Nova Scotia and Ottawa reach deal on coal plants
Federal Liberals will allow Nova Scotia to keep its coal-fired power plants beyond the 2030 dealine
Nova Scotia and the federal government have reached an agreement in principle that will allow the province to keep its coal-fired electricity plants open beyond a 2030 federal deadline to end coal-fired electricity.
But the province will be required to achieve deeper emission reductions to meet the equivalent of closing all the plants by 2030. That means reducing 4.5 megatonnes of CO2 emissions after 2030.
There is no timetable yet for when the plants will actually have to close.
Provincial officials said the agreement in principle is recognition by the federal government that Nova Scotia has already achieved greenhouse gas emissions targets by adopting expensive renewable energy like wind power.
"This is a win-win for Nova Scotia," Premier Stephen McNeil said Monday in announcing the deal.
Cap-and-trade
McNeil has argued carbon pricing is already embedded in higher power rates because of the use of renewables.
The province said it will also create its own cap-and-trade system for polluters outside the electricity sector, primarily liquid fuel distributors.
Provincial officials said they were unable to provide the economic impact of either the new equivalency agreement or a cap-and-trade system. Regulations have yet to be developed.
Welcomed outcome
The province will establish a cap with emitters and create an equivalency agreement by 2018.

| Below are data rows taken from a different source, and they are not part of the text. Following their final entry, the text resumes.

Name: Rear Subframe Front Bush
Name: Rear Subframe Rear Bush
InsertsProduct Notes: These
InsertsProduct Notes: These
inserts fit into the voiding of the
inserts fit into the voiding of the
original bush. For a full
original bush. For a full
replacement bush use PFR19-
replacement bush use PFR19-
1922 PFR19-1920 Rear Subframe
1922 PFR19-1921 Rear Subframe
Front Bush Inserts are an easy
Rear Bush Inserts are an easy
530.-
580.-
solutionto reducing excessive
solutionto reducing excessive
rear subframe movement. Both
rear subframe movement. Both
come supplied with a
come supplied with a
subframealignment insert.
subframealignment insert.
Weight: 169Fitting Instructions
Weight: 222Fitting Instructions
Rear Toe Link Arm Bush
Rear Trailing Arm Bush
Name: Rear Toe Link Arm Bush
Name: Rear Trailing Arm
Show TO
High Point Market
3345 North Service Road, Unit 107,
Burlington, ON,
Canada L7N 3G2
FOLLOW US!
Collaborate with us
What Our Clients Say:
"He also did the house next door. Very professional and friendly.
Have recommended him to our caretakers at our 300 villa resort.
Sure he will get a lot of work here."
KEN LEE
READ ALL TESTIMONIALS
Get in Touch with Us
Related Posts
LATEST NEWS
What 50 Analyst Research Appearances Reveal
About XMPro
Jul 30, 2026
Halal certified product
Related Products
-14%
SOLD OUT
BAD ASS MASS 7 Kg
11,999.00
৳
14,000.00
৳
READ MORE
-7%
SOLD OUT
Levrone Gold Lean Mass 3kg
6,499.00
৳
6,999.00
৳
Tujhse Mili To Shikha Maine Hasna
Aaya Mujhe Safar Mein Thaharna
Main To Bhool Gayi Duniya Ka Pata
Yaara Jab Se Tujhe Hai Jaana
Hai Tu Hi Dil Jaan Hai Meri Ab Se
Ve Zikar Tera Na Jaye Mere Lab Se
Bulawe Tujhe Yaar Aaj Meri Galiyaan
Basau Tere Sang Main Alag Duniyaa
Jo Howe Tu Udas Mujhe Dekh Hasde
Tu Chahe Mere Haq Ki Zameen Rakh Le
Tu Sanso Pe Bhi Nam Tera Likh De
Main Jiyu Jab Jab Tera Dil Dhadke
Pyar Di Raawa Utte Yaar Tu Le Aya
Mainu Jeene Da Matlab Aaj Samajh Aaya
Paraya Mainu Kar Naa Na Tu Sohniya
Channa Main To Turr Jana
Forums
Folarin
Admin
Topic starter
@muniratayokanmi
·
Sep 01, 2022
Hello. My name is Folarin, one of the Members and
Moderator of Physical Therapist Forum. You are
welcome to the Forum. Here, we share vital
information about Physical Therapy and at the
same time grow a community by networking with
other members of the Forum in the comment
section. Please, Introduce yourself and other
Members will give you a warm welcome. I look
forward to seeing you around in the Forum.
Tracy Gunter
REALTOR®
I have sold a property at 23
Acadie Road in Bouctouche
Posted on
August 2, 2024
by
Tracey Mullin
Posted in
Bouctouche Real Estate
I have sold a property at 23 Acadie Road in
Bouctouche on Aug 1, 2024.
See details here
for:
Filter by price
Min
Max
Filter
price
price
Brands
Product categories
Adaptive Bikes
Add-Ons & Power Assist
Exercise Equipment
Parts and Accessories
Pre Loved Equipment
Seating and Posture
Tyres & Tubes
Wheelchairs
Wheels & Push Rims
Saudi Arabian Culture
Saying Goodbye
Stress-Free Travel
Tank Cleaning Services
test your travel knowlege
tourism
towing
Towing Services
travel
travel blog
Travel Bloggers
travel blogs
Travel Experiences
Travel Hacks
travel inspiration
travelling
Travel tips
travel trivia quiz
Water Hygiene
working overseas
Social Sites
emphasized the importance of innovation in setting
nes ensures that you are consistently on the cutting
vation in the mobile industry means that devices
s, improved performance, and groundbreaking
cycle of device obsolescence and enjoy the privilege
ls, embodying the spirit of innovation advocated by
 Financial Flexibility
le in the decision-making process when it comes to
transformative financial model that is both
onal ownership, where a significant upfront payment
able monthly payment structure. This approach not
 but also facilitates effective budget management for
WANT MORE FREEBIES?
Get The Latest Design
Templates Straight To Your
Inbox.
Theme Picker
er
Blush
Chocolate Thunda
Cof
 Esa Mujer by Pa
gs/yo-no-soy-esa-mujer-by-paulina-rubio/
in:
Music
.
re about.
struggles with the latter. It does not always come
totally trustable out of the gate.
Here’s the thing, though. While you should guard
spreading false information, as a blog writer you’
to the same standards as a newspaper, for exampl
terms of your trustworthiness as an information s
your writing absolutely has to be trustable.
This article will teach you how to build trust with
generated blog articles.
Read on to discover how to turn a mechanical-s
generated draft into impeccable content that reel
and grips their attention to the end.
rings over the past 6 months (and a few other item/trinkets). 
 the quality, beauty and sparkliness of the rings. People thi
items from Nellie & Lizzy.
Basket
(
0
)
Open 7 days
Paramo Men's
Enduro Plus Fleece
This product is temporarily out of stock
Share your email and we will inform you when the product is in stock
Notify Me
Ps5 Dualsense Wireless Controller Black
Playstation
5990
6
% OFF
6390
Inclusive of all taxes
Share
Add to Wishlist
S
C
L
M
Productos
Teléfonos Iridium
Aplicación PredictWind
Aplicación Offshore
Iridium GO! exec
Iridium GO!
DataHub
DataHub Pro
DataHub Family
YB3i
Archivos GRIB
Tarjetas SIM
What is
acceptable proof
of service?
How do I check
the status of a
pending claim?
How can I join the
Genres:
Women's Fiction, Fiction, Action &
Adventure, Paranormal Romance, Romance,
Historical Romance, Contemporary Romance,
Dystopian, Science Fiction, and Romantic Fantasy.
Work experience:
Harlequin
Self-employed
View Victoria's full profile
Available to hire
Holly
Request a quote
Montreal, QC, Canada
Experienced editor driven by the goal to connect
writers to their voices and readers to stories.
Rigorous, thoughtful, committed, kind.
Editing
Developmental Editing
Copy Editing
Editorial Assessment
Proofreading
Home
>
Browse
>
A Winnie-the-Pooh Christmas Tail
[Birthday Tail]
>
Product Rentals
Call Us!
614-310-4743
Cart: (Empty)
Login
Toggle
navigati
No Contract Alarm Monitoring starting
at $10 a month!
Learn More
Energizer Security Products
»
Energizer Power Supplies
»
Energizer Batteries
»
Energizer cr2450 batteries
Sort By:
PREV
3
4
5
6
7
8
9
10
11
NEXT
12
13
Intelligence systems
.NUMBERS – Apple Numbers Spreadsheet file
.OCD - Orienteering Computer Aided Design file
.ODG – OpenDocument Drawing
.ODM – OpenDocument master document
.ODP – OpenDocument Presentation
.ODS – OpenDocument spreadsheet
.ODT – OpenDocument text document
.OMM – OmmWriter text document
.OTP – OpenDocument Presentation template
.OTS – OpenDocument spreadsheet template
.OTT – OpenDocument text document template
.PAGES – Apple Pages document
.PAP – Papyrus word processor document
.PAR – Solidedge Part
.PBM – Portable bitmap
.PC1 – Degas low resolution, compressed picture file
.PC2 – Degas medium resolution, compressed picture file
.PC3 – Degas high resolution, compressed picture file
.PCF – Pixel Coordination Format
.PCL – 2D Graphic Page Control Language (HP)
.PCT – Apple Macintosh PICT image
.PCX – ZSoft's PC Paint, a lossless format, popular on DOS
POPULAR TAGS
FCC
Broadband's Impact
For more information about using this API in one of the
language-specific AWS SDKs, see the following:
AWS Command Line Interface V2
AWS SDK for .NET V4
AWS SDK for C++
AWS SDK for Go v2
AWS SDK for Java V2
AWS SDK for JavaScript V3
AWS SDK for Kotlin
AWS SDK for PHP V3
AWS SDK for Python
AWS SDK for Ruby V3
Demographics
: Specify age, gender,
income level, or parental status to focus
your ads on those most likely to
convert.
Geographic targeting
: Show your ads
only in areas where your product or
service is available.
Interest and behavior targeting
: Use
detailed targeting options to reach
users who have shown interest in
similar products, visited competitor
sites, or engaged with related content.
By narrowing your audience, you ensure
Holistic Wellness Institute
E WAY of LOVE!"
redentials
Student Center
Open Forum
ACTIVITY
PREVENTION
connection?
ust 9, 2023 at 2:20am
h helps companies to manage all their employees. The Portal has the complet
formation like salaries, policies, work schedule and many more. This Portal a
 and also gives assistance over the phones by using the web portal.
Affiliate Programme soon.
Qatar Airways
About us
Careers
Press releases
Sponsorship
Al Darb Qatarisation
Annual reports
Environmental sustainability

The outcome was welcomed Monday by the operator of the province's four coal-fired plants.
"We need to understand more of the detail, but from what we know today this recognizes the investment customers have made in renewables, and getting off carbon. The most investment made anywhere in the country," said Sasha Irving, a spokeswoman for Nova Scotia Power.
The new equivalency agreement will replace the original deal signed in 2014 by the Harper government with Nova Scotia.